For those not new to credit, but who have used credit in the distant past, just not recently, it’s also helpful to know that these two minimum scoring criteria — an account that has been 1) opened at least six months ago, and 2) reported within the past six months — can be satisfied by a single account or by multiple accounts. For example, let’s say that instead of having your very first account opened six months ago, your credit report shows one old paid-off loan or closed credit card and a new card you just opened. This minimal amount of credit experience is all it takes for a FICO score to be calculated immediately.

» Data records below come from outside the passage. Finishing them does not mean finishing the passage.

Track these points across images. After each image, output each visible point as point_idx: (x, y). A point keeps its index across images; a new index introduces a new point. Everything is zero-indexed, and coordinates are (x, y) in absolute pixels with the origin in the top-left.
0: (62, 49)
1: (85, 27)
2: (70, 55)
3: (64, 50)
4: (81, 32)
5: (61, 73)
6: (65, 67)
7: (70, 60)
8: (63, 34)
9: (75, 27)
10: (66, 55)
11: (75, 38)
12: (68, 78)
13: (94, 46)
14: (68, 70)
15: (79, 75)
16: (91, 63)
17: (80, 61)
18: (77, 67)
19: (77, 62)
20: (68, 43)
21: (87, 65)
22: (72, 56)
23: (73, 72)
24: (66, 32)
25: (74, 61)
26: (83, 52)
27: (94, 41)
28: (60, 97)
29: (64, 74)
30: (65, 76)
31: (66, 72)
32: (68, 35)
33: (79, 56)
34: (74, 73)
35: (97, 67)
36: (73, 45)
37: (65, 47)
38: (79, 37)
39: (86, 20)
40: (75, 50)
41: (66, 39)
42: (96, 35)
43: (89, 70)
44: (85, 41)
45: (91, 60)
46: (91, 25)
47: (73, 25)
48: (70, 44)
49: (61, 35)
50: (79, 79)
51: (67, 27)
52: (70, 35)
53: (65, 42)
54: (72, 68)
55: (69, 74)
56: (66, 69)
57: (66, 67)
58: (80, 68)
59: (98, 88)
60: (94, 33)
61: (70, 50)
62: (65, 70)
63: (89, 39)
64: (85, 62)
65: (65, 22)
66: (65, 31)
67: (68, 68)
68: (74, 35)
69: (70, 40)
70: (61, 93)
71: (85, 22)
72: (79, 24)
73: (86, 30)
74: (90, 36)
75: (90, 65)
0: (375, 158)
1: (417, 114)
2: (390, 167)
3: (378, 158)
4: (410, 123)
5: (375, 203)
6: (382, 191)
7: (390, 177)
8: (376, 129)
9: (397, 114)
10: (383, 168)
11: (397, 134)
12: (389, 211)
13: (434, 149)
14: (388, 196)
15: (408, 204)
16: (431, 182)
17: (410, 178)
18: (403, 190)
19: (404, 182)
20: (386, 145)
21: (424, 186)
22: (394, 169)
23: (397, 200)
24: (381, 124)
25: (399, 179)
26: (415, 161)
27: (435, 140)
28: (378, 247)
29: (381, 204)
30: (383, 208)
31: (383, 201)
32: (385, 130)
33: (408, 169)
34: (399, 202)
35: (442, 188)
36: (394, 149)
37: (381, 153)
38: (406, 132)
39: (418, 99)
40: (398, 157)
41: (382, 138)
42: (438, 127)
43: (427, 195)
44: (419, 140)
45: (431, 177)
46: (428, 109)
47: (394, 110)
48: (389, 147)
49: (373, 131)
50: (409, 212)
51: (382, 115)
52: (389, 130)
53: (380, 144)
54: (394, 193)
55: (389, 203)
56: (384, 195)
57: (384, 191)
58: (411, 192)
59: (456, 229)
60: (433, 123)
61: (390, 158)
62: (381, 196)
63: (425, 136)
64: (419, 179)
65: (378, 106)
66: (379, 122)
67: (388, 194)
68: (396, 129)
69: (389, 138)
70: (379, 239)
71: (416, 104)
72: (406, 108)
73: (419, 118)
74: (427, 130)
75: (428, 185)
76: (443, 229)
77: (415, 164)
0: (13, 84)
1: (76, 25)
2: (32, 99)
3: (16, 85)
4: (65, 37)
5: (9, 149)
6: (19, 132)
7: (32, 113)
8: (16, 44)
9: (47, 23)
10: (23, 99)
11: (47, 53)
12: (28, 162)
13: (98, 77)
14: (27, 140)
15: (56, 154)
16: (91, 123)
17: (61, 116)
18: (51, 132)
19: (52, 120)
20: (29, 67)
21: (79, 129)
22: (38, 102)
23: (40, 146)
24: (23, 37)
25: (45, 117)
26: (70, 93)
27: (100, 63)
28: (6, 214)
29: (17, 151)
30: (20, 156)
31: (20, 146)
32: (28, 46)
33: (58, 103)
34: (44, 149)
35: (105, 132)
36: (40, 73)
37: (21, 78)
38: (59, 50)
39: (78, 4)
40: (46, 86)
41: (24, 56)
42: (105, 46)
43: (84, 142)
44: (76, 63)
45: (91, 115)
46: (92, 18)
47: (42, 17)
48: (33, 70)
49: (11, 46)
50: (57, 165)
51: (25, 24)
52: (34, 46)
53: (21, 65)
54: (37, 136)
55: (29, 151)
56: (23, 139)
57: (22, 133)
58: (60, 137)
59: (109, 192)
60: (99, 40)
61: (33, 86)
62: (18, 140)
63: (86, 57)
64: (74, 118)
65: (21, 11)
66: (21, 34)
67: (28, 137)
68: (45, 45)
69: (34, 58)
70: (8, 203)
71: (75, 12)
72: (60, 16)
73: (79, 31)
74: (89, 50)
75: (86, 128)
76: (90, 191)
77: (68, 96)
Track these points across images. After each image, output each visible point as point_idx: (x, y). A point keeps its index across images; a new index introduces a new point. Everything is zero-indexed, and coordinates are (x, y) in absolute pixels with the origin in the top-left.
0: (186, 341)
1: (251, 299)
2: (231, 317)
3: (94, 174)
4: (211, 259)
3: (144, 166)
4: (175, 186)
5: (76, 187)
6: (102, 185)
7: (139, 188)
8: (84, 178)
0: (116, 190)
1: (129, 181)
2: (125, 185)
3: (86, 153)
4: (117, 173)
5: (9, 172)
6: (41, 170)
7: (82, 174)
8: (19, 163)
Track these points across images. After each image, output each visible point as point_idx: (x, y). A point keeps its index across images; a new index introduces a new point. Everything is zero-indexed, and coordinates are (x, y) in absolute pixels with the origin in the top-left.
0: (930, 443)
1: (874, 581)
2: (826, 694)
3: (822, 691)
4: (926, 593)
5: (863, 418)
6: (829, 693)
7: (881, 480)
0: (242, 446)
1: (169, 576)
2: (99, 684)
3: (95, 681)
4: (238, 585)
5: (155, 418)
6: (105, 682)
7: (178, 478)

But if your thin file means you don’t have a credit score, how do you get approved for credit when doing so requires a score? Actually, it’s pretty easy. What follows are a few of the most commonly used ways to build and rebuild a credit history:

  • A secured credit card issued by a bank or credit union. All you need is some cash to put down as a deposit and pay a nominal annual fee. Secured cards that you can pay in full each month without interest appear on your credit report and contribute to a credit score just like unsecured cards. What makes them ideal for this purpose is that most do not to require any — or good — prior credit history.
  • Authorized user credit card. Whether you actually use this card or not — it’s up to you — by having a spouse or partner add you as an authorized user to a credit card in good standing, the entire history of the account will instantly become part of your credit file, while you bear no responsibility for the balance. As with most secured cards, no prior credit experience is required of an authorized user.
  • If you still don’t want to have credit cards, but wouldn’t mind having a credit score to help you qualify for car or home financing in the future? Many credit unions offer “credit building” personal loans, in which you take out a small loan secured by a cash deposit and make monthly payments over time — though, expect to pay interest and an origination fee. As with a credit card, this loan will appear on your credit report and could, by itself, deliver a score after six months.

Still, in the end, whether you continue to pay as you go and avoid credit cards entirely, or begin to incorporate some credit usage into your financial picture, the name of the game is steering clear of debt. Good luck, Monika!